設問:
• a. EFSFに関する記事によると、声明草案でレバレッジの方法として検討されている2つの案は何か。
• b. EFSFに関する記事の内容を2文で要約せよ。
• c. EFSFに関する記事のうち、「欧州連合(EU)の関係者によ」から「大し、1兆ユーロとする方向。」までを、後者も含めてそのまま書き写せ。

本文抜粋:
= = = = =

欧州連合(EU)の関係者によると、欧州首脳は、レバレッジの活用を通じて、欧州金融安定ファシリティー(EFSF)の実質的な支援能力を現在の4倍の1兆ユーロに拡大する方針だ。民間セクターが保有するギリシャ国債については、ヘアカット率(債務元本削減率)を50%超とする方向で検討している。

 ロイターが入手した声明草案によると、ユーロ加盟国はEFSFを「数倍」にレバレッジすることを目指す。レバレッジの方法としては、特別目的投資機関(SPIV)の設立と、新発債への部分的な保証付与という2つの案が検討されている。両案を同時に実施する可能性があり、国際通貨基金(IMF)も支援する可能性がある、ともしている。

 しかし、草案の段階では、具体的な手法は盛り込まれておらず、レバレッジ化されたEFSFの具体的な運用方法に関する条件などについては、ユーロ圏財務相に11月に取りまとめるよう求める方向だという。

 MFグローバルの外為アナリスト、ジェシカ・ホバーセン氏は「正しい方向には向かっているが、政策当局者がこの会議に力を入れていたことを考えると、市場では、失望感が広がるだろう」との見方を示した。

 EFSFの規模は現在、4400億ユーロ(約6000億ドル)だが、ギリシャ、ポルトガル、アイルランドへの支援分に加え、域内銀行の資本増強分を除いた利用可能額は2500億─2750億ユーロとされる。EU筋によると、これを4倍に拡大し、1兆ユーロとする方向。

= = = = =

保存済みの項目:
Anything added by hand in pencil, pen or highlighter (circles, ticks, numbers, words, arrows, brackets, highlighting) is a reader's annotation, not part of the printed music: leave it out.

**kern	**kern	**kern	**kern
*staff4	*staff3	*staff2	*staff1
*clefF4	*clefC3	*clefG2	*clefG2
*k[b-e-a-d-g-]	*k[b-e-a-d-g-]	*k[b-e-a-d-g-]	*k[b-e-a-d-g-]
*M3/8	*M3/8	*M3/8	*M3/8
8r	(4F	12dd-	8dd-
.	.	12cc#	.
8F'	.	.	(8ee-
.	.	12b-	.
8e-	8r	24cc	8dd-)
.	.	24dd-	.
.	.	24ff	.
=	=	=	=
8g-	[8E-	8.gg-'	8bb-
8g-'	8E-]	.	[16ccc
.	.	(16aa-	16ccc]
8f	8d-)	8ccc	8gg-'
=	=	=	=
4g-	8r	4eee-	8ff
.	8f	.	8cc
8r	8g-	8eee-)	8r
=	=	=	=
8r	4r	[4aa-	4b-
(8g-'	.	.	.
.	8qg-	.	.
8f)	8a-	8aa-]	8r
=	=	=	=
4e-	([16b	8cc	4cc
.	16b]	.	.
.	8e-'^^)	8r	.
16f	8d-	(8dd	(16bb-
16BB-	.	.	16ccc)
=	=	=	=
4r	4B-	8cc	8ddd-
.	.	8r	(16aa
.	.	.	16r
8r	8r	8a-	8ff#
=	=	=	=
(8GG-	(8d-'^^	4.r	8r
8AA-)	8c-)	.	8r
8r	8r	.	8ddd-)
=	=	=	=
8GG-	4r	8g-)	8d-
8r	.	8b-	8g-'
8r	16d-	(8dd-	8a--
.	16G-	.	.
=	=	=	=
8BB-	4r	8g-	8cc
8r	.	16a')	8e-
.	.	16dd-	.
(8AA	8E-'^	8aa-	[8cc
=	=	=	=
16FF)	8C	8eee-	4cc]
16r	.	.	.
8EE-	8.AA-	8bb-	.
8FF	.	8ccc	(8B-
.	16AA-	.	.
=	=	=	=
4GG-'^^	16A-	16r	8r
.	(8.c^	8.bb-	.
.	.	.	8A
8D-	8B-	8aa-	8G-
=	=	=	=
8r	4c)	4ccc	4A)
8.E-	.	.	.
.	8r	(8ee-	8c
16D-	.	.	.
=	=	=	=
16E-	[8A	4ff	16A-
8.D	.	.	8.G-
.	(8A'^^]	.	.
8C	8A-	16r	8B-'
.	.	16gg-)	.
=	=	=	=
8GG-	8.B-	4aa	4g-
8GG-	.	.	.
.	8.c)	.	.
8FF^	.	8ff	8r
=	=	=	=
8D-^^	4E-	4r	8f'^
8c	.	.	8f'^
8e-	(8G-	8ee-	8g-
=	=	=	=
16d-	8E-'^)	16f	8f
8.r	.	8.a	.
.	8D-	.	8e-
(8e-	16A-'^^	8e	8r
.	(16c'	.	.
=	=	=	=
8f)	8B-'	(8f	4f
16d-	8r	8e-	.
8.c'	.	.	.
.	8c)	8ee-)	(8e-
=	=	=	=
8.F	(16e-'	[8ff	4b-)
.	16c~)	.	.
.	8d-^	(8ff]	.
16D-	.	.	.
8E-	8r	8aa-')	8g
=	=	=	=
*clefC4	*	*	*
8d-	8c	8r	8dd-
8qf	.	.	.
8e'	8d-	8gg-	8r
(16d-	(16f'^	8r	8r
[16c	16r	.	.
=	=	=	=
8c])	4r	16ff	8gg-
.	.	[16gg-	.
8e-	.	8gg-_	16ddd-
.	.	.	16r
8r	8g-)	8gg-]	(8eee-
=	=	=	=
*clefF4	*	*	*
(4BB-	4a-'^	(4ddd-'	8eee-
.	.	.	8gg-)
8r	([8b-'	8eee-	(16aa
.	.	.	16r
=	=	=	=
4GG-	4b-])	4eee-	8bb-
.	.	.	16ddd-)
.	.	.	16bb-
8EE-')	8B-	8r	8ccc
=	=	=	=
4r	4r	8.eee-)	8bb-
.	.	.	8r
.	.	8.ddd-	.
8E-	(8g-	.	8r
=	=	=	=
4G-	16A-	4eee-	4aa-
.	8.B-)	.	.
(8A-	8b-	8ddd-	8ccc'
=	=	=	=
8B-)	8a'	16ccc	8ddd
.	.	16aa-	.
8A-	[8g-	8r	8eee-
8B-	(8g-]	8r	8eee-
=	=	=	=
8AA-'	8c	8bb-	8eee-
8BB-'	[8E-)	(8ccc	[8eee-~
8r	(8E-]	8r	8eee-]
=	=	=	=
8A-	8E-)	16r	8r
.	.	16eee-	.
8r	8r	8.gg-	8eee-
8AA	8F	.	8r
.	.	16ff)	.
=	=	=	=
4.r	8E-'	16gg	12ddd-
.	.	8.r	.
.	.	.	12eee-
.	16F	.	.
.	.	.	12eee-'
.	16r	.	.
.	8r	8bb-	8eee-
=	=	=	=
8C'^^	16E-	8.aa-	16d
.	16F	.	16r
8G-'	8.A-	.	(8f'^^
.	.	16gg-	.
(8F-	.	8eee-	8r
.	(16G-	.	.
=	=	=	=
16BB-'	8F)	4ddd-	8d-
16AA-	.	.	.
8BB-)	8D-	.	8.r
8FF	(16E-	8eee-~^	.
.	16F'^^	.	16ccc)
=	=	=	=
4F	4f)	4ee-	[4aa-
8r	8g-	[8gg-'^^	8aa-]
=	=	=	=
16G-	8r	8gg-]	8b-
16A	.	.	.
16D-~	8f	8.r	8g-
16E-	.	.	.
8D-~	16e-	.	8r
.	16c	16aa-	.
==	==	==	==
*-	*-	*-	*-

= = = = =

解答一覧:
• a. 特別目的投資機関(SPIV)の設立と、新発債への部分的な保証付与である。

• b. EU関係者によると、欧州首脳はレバレッジの活用によってEFSFの実質的な支援能力を現在の4倍の1兆ユーロに拡大する方針で、民間セクターが保有するギリシャ国債のヘアカット率を50%超とする方向で検討している。ただし声明草案には具体的な手法が盛り込まれておらず、運用方法に関する条件などはユーロ圏財務相に11月に取りまとめるよう求める方向だという。

• c.
欧州連合(EU)の関係者によると、欧州首脳は、レバレッジの活用を通じて、欧州金融安定ファシリティー(EFSF)の実質的な支援能力を現在の4倍の1兆ユーロに拡大する方針だ。民間セクターが保有するギリシャ国債については、ヘアカット率(債務元本削減率)を50%超とする方向で検討している。

 ロイターが入手した声明草案によると、ユーロ加盟国はEFSFを「数倍」にレバレッジすることを目指す。レバレッジの方法としては、特別目的投資機関(SPIV)の設立と、新発債への部分的な保証付与という2つの案が検討されている。両案を同時に実施する可能性があり、国際通貨基金(IMF)も支援する可能性がある、ともしている。

 しかし、草案の段階では、具体的な手法は盛り込まれておらず、レバレッジ化されたEFSFの具体的な運用方法に関する条件などについては、ユーロ圏財務相に11月に取りまとめるよう求める方向だという。

 MFグローバルの外為アナリスト、ジェシカ・ホバーセン氏は「正しい方向には向かっているが、政策当局者がこの会議に力を入れていたことを考えると、市場では、失望感が広がるだろう」との見方を示した。

 EFSFの規模は現在、4400億ユーロ(約6000億ドル)だが、ギリシャ、ポルトガル、アイルランドへの支援分に加え、域内銀行の資本増強分を除いた利用可能額は2500億─2750億ユーロとされる。EU筋によると、これを4倍に拡大し、1兆ユーロとする方向。